Case Information
*1 Before: TALLMAN, RAWLINSON, and BUMATAY, Circuit Judges.
Marcio Alexander Mata-Trejo, a native and citizen of Honduras, petitions pro se for review of the Board of Immigration Appeals’ (“BIA”) order dismissing his appeal from an immigration judge’s decision denying his application for asylum, withholding of removal, and relief under the Convention Against Torture *2 (“CAT”) and denying his motion for a continuance. We have jurisdiction under 8 U.S.C. § 1252. We review for abuse of discretion the denial of a motion for a continuance, and we review de novo claims of due process violations in immigration proceedings. Sandoval-Luna v. Mukasey , 526 F.3d 1243, 1246 (9th Cir. 2008). We deny the petition for review.
Mata-Trejo does not challenge the agency’s denial of his claims for asylum, withholding of removal, or relief under CAT. See Martinez-Serrano v. INS , 94 F.3d 1256, 1259-60 (9th Cir. 1996) (issues not specifically raised and argued in a party’s opening brief are waived). Thus, we deny the petition for review as to those claims.

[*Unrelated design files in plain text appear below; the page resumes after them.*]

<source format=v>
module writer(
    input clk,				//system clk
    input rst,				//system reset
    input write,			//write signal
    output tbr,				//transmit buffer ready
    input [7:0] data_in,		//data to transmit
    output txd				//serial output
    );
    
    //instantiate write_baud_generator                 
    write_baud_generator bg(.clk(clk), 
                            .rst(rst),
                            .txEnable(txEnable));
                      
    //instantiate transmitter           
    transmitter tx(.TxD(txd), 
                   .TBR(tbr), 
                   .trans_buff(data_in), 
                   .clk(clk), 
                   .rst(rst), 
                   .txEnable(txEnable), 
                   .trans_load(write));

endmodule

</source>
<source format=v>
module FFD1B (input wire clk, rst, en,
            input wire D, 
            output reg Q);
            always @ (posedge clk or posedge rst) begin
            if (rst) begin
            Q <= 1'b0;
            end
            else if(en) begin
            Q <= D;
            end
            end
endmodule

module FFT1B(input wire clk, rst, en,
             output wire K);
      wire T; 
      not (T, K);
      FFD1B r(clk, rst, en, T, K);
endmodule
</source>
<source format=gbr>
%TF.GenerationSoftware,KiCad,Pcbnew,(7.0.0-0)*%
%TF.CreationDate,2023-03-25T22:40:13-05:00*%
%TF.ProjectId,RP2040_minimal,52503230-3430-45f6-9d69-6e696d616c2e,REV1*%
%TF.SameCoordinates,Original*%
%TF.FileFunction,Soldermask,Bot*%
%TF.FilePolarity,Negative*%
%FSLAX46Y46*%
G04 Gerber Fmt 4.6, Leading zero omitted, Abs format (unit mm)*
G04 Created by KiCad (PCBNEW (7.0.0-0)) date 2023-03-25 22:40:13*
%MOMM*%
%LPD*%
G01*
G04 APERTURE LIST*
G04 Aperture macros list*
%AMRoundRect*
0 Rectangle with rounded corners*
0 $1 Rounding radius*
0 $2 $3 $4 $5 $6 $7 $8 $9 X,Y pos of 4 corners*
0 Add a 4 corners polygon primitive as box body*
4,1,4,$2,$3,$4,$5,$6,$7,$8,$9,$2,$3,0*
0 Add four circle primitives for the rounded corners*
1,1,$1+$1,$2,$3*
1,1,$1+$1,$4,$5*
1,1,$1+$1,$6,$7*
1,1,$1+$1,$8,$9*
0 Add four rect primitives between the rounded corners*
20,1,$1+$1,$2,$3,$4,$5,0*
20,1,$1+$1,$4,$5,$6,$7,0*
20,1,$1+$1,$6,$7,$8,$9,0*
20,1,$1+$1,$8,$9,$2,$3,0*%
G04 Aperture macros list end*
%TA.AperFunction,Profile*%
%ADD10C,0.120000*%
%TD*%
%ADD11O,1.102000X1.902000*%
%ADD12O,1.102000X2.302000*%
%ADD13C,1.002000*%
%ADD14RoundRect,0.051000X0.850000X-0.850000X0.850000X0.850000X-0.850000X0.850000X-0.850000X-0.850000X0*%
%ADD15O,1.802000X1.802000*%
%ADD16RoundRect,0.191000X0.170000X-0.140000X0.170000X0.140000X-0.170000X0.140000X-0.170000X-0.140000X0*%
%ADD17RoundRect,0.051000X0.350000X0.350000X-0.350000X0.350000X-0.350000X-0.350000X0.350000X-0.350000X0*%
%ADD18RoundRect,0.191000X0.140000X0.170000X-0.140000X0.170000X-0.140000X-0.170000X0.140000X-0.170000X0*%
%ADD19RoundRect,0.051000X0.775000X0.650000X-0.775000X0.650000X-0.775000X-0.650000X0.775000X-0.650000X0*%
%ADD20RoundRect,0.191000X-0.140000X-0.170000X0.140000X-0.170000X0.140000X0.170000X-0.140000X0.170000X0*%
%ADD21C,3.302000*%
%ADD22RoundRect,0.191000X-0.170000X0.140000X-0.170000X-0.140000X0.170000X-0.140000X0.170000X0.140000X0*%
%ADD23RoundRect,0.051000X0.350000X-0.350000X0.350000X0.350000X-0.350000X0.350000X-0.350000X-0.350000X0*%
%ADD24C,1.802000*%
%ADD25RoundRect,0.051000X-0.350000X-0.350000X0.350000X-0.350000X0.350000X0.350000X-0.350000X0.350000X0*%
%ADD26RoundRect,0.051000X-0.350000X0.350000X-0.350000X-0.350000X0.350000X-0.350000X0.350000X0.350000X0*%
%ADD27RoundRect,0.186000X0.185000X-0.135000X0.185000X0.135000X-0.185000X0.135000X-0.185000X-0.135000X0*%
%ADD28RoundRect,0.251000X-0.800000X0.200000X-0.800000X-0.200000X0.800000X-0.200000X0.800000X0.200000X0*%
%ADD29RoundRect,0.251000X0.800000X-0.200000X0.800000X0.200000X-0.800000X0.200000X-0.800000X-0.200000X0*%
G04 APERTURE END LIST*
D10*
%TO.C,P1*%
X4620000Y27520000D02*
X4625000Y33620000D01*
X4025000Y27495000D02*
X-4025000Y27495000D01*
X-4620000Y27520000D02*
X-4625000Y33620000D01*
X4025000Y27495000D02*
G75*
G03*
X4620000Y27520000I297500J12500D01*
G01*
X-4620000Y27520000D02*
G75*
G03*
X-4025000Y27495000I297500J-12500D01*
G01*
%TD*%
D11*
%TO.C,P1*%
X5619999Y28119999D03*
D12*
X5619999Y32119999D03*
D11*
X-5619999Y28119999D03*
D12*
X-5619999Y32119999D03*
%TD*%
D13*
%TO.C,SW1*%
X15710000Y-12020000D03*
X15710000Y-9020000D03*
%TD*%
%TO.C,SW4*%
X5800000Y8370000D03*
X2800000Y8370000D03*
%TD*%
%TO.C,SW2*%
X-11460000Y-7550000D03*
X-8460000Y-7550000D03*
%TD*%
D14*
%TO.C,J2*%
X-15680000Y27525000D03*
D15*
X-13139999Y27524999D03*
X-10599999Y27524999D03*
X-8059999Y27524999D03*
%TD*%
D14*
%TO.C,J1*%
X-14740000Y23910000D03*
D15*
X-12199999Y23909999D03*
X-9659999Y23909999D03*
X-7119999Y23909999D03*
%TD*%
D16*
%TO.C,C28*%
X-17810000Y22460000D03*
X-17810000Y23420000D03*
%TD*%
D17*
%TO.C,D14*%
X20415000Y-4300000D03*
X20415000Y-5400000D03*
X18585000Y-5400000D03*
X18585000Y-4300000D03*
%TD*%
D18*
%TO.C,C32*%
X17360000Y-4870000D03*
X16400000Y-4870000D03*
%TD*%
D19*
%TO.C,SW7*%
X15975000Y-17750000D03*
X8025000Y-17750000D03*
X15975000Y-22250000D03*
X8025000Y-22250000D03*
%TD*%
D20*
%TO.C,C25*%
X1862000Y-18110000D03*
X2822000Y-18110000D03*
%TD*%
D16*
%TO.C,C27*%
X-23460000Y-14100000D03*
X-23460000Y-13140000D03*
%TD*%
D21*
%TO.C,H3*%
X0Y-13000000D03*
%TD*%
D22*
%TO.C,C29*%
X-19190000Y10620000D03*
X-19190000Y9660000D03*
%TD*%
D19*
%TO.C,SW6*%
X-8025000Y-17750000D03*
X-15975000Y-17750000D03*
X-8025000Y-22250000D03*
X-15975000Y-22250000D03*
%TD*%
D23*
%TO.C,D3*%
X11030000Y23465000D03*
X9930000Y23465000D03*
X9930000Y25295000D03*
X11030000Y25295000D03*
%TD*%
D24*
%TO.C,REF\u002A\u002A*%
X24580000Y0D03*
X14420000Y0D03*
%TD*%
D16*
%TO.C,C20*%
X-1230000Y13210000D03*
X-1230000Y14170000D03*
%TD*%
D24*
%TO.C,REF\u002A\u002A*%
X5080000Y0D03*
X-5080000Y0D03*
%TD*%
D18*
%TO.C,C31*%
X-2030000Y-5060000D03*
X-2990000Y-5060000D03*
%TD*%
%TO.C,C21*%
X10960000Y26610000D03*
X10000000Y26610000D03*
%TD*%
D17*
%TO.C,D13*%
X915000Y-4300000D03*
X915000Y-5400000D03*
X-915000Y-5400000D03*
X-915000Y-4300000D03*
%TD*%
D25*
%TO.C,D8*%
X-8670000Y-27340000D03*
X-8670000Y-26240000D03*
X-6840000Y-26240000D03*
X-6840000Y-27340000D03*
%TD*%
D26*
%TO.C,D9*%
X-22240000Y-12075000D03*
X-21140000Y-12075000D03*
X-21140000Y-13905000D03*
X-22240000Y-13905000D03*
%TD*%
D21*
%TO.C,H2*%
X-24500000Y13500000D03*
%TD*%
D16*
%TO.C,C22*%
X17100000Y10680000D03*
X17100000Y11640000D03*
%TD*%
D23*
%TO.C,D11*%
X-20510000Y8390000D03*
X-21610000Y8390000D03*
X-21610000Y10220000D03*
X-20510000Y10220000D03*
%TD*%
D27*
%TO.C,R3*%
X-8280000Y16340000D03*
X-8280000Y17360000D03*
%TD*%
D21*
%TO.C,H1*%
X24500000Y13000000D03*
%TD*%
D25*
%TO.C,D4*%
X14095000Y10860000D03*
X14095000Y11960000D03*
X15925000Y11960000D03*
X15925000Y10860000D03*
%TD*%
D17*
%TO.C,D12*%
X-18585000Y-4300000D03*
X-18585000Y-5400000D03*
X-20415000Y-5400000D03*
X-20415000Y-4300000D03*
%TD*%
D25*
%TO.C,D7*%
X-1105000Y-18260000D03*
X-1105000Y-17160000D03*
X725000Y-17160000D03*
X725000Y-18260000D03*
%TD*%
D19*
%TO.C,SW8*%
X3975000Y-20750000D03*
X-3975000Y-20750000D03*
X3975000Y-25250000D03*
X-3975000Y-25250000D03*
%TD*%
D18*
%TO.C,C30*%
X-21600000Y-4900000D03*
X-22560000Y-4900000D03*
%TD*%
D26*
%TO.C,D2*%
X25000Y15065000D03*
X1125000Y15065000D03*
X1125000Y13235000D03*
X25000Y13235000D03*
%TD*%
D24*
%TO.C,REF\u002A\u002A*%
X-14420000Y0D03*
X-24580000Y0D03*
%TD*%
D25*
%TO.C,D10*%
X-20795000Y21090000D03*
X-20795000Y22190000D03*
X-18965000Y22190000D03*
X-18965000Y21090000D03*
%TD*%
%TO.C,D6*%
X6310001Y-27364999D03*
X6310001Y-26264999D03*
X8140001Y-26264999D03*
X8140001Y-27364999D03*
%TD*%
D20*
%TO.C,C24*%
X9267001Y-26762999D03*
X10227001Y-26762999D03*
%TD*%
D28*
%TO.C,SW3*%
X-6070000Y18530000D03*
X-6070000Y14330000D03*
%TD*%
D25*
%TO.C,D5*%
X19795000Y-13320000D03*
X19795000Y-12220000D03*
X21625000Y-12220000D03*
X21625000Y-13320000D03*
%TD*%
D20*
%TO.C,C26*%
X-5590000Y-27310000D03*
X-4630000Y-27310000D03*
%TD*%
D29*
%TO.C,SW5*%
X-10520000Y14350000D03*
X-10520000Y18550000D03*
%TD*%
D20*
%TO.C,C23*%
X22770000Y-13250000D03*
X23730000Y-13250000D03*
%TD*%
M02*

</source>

The agency did not abuse its discretion or violate Mata- Trejo’s right to due process when it found Mata-Trejo failed to establish good cause for a continuance. See 8 C.F.R. § 1003.29 (an immigration judge may grant a continuance for good cause shown); Ahmed v. Holder , 569 F.3d 1009, 1012 (9th Cir. 2009) (listing factors to be considered in determining whether the denial of a continuance constitutes an abuse of discretion); Lata v. INS , 204 F.3d 1241, 1246 (9th Cir. 2000) (requiring error and prejudice to prevail on due process claim).

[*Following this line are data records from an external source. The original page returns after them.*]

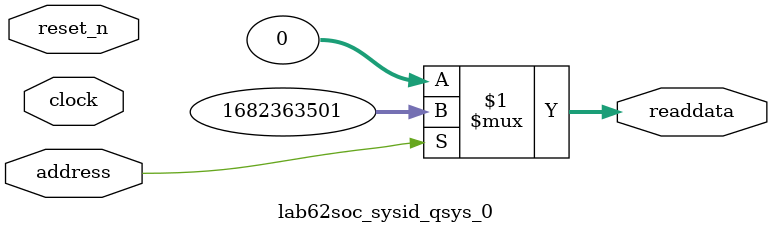
<source format=v>



// synthesis translate_off
`timescale 1ns / 1ps
// synthesis translate_on

// turn off superfluous verilog processor warnings 
// altera message_level Level1 
// altera message_off 10034 10035 10036 10037 10230 10240 10030 

module lab62soc_sysid_qsys_0 (
               // inputs:
                address,
                clock,
                reset_n,

               // outputs:
                readdata
             )
;

  output  [ 31: 0] readdata;
  input            address;
  input            clock;
  input            reset_n;

  wire    [ 31: 0] readdata;
  //control_slave, which is an e_avalon_slave
  assign readdata = address ? 1682363501 : 0;

endmodule



</source>
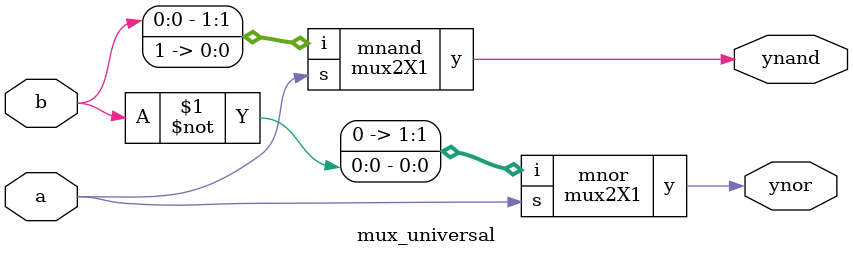
<source format=v>
module mux2X1(i,s,y);
input [1:0]i;
input s;
output y;

assign y = s?i[1]:i[0];

endmodule

module mux_universal(a,b,ynand,ynor);
input a,b;
output ynand,ynor;

mux2X1 mnand({b,1'b1},a,ynand); 
mux2X1 mnor({1'b0,(~b)},a,ynor);
endmodule



</source>
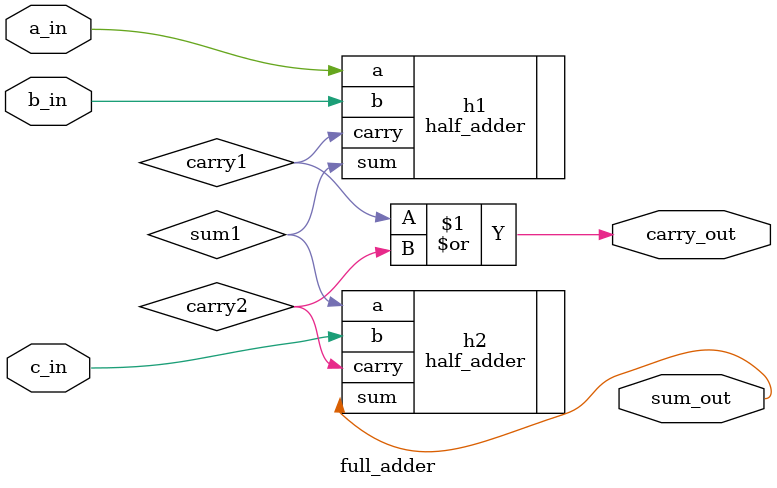
<source format=v>
module full_adder(input a_in,
                 input  b_in,
		  input c_in,
		  output sum_out,
		  output carry_out);
     

   //Step2 : Declare the internal wires    
	wire sum1;
	wire carry1;
	wire carry2;

   //Step3 : Instantiate the Half-Adders using name-based port mapping	

   half_adder h1(.a(a_in),.b(b_in),.sum(sum1),.carry(carry1));
   half_adder h2(.a(sum1),.b(c_in),.sum(sum_out),.carry(carry2));	

   //Step4 : Instantiate the OR gate
	assign carry_out=carry1|carry2;


endmodule
</source>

We do not consider Mata-Trejo ’s contentions concerning his eligibility for bond because the BIA did not decide the issue in the decision that gave rise to this petition for review, see Santiago-Rodriguez v. Holder , 657 F.3d 820, 829 (9th Cir. *3 2011) (review limited to the grounds relied on by the BIA), and Mata-Trejo does not contend that was in error, see Corro-Barragan v. Holder , 718 F.3d 1174, 1177 n.5 (9th Cir. 2013) (failure to contest issue in opening brief resulted in waiver). In addition, we do not consider the materials included with the opening brief that are not part of the administrative record. See Fisher v. INS , 79 F.3d 955, 963-64 (9th Cir. 1996) (en banc) (this court’s review is limited to the administrative record underlying the BIA’s decision) .
PETITION FOR REVIEW DENIED.
[*] This disposition is not appropriate for publication and is not precedent except as provided by Ninth Circuit Rule 36-3.
[**] The panel unanimously concludes this case is suitable for decision without oral argument. See Fed. R. App. P. 34(a)(2).